Mitochondria, which are mainly abundant in cardiomyocytes and whose dysfunction has been widely observed in cardiovascular disease, are increasingly being considered as potential therapeutic targets. The function of mitochondria is closely linked to their ability to move along microtubules to adapt their distribution, morphology and dynamics in response to the demands of the cell. The outer mitochondrial membrane protein Miro1 is a key regulator of mitochondrial motility by promoting the anchorage of mitochondria to the kinesin/dynein motor of the microtubules on which they move. The role of Miro1 in cardiomyocytes remains largely unknown.

In this study, we explored the role of Miro1 in the heart using cardiomyocyte-specific deletion of Miro1 in adult mice.

We disrupted Miro1 in the adult heart using a heart-specific tamoxifen-inducible Cre recombinase. Two and five weeks after tamoxifen injection, mice were characterized via echocardiography, comprehensive morphological evaluation, metabolic analysis, and transcriptomic profiling.

==*==

Tasks to perform ->
[a] In the Miro1 abstract above, how long after tamoxifen injection were the mice characterized?
[b] Output, word for word, the part of the Miro1 abstract above between "Mitochondria, which are" and "remains largely unknown.", inclusive.

==*==

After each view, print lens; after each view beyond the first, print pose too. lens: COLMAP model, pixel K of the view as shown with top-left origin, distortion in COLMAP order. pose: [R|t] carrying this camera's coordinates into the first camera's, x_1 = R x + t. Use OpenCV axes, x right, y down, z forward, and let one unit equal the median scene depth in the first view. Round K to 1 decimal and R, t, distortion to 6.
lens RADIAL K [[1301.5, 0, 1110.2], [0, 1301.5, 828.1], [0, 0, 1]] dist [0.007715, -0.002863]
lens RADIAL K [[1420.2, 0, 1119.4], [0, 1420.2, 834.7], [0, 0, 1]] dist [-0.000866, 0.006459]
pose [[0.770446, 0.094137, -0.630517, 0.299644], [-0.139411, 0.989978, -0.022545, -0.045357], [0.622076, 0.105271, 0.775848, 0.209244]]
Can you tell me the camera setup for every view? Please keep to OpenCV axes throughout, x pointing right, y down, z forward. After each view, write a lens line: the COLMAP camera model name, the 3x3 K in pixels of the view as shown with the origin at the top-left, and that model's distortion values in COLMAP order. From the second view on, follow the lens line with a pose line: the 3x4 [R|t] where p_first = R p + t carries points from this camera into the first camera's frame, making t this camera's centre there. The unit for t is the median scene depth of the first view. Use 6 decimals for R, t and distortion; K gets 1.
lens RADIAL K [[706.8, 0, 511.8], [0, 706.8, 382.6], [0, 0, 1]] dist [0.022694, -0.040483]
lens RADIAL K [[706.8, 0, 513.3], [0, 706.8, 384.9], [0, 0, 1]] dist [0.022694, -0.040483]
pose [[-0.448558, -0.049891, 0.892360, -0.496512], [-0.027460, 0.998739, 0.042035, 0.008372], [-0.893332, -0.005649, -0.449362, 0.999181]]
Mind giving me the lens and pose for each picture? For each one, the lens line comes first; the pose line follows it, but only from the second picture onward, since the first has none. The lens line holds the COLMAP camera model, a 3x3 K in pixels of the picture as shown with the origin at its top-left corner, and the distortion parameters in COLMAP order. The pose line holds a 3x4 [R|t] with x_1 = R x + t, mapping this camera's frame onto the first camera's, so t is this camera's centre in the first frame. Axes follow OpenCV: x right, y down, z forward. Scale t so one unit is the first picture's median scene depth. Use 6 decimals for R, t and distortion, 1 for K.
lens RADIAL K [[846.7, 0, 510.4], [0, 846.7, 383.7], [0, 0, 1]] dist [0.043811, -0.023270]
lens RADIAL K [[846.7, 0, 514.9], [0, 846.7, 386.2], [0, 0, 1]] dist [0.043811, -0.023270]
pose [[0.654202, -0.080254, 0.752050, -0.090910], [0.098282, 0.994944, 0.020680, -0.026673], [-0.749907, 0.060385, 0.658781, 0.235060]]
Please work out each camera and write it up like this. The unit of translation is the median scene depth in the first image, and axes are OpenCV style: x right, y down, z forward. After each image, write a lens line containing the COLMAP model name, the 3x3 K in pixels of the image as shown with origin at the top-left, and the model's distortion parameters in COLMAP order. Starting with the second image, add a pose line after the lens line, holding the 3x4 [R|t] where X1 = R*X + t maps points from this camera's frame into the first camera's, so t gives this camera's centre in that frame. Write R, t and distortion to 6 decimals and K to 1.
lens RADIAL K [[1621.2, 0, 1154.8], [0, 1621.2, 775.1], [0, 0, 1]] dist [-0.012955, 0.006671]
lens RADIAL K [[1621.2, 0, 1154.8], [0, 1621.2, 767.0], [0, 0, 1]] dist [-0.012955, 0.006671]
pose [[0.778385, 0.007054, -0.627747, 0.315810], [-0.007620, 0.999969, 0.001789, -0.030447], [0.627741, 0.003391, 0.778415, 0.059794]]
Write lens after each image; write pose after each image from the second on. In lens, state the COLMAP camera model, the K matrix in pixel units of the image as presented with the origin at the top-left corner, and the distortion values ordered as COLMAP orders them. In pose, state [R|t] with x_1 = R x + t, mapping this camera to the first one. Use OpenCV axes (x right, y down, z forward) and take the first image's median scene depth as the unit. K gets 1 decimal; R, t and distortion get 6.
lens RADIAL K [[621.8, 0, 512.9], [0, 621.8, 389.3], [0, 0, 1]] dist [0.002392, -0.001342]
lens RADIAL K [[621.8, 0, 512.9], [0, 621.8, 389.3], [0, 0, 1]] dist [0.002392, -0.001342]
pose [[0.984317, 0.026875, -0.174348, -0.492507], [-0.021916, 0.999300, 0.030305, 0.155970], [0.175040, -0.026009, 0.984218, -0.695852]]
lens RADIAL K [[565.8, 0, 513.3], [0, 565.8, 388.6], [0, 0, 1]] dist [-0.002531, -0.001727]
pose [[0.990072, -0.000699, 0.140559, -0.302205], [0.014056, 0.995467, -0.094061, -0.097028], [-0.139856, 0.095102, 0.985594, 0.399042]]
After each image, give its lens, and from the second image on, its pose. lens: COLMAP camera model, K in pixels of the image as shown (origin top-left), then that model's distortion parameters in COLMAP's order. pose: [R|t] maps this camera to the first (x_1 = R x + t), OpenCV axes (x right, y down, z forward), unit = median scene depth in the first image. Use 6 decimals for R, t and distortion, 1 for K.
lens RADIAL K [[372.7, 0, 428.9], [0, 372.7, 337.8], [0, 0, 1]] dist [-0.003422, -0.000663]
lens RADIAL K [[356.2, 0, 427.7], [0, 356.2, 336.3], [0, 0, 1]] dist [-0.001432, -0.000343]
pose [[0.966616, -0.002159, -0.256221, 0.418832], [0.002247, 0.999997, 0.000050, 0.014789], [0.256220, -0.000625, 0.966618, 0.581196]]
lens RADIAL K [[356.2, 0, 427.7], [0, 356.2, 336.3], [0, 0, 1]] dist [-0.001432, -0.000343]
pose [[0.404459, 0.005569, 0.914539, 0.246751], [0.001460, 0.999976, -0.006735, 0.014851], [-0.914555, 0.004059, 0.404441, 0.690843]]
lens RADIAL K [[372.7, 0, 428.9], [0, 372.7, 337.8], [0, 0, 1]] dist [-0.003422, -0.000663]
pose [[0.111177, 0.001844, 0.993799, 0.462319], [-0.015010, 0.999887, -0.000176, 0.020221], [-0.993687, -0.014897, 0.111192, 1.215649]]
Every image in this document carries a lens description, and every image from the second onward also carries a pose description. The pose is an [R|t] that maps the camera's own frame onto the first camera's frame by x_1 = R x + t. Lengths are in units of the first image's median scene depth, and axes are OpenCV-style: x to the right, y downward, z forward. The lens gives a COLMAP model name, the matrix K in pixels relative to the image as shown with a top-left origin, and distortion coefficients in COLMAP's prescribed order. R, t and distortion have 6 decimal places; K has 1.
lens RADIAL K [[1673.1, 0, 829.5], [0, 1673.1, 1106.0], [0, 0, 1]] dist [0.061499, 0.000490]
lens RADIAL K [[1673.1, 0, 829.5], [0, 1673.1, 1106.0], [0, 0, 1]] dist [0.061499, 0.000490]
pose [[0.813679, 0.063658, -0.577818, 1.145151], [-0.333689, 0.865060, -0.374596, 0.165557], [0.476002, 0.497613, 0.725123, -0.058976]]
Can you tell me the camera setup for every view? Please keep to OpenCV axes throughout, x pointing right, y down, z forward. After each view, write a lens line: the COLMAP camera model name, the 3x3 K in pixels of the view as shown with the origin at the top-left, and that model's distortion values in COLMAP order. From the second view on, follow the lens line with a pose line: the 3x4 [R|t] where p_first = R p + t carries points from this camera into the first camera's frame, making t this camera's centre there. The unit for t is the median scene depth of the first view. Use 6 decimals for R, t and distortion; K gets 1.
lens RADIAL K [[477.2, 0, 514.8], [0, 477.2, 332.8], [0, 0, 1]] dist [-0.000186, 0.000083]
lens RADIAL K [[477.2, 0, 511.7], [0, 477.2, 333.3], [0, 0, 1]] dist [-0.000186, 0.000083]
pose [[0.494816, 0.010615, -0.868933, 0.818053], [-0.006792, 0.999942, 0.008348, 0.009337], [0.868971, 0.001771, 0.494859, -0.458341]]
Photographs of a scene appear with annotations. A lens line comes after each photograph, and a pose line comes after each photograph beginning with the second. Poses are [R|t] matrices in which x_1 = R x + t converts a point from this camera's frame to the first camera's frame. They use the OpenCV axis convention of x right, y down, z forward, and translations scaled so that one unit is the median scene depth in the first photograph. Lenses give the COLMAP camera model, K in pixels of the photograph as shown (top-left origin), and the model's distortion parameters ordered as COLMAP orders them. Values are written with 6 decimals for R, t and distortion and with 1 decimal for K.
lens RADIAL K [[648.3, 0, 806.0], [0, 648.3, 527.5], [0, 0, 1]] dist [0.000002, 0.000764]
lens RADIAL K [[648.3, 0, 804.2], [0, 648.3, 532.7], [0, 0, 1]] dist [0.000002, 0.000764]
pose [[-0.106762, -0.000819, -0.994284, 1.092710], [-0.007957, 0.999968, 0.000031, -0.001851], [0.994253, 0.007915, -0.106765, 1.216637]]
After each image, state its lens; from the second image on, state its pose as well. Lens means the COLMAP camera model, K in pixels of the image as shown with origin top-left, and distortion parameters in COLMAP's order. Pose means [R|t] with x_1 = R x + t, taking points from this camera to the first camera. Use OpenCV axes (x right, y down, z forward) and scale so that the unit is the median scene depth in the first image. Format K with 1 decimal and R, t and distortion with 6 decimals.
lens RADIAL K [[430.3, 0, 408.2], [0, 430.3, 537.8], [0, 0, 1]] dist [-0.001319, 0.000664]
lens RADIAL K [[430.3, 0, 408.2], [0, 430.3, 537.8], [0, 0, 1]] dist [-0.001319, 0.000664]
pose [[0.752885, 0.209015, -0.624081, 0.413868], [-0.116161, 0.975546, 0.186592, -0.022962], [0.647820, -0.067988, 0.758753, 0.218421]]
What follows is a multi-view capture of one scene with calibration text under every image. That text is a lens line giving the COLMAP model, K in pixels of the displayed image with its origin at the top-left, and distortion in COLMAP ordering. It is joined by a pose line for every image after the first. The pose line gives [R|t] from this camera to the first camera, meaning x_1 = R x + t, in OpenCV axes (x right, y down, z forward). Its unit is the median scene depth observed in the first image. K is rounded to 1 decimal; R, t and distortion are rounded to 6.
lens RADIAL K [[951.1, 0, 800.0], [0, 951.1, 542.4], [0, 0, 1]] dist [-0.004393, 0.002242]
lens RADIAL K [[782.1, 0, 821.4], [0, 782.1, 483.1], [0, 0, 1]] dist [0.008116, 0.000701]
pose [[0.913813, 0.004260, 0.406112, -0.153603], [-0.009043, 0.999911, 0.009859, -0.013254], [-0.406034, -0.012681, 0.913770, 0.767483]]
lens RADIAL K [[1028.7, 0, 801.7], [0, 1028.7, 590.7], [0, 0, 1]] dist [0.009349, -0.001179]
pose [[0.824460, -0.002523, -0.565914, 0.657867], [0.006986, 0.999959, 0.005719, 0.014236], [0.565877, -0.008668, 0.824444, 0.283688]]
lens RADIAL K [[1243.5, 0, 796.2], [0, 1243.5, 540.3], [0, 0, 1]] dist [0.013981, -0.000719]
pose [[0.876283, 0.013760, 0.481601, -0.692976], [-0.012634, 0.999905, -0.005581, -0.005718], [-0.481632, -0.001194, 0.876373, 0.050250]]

==*==

Answers in order ->
[a] Two and five weeks after tamoxifen injection.

[b]
Mitochondria, which are mainly abundant in cardiomyocytes and whose dysfunction has been widely observed in cardiovascular disease, are increasingly being considered as potential therapeutic targets. The function of mitochondria is closely linked to their ability to move along microtubules to adapt their distribution, morphology and dynamics in response to the demands of the cell. The outer mitochondrial membrane protein Miro1 is a key regulator of mitochondrial motility by promoting the anchorage of mitochondria to the kinesin/dynein motor of the microtubules on which they move. The role of Miro1 in cardiomyocytes remains largely unknown.